- **TASK TO CARRY OUT**: Please render the material from the line holding "genus: Bejaria" through the last line, both included, as a JSON list of strings with one string per line and blank lines left out.

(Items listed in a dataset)
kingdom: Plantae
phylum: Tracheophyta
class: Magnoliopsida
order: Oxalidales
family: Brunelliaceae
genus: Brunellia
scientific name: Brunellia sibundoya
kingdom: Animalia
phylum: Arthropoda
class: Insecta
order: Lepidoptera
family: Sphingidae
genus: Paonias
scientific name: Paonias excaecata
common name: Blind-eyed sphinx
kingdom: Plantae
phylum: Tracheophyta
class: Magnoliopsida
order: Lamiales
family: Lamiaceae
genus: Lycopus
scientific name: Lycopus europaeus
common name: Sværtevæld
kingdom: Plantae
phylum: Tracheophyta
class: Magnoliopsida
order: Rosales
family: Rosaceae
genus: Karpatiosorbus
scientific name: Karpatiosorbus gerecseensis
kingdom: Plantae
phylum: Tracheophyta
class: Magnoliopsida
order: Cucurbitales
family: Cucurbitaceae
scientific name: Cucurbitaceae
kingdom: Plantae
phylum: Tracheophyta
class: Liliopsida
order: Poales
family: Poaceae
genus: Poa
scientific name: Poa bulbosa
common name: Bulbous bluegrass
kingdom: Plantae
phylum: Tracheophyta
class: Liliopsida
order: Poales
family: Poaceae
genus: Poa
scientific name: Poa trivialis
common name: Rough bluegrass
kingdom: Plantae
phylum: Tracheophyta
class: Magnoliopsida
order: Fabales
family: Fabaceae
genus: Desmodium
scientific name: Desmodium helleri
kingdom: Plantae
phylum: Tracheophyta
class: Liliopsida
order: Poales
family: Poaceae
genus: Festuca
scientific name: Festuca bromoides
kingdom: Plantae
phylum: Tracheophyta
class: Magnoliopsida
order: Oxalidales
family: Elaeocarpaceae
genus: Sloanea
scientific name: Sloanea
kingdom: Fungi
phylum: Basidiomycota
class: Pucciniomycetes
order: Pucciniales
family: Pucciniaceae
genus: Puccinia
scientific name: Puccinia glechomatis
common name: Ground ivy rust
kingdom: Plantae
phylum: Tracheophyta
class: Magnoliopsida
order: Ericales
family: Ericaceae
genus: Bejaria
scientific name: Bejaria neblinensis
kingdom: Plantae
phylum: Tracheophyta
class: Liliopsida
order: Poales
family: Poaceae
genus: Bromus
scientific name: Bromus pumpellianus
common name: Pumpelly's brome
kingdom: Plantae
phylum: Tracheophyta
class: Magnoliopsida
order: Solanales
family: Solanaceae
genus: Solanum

- **COMPLETED EXERCISE**:
[
  "genus: Bejaria",
  "scientific name: Bejaria neblinensis",
  "kingdom: Plantae",
  "phylum: Tracheophyta",
  "class: Liliopsida",
  "order: Poales",
  "family: Poaceae",
  "genus: Bromus",
  "scientific name: Bromus pumpellianus",
  "common name: Pumpelly's brome",
  "kingdom: Plantae",
  "phylum: Tracheophyta",
  "class: Magnoliopsida",
  "order: Solanales",
  "family: Solanaceae",
  "genus: Solanum"
]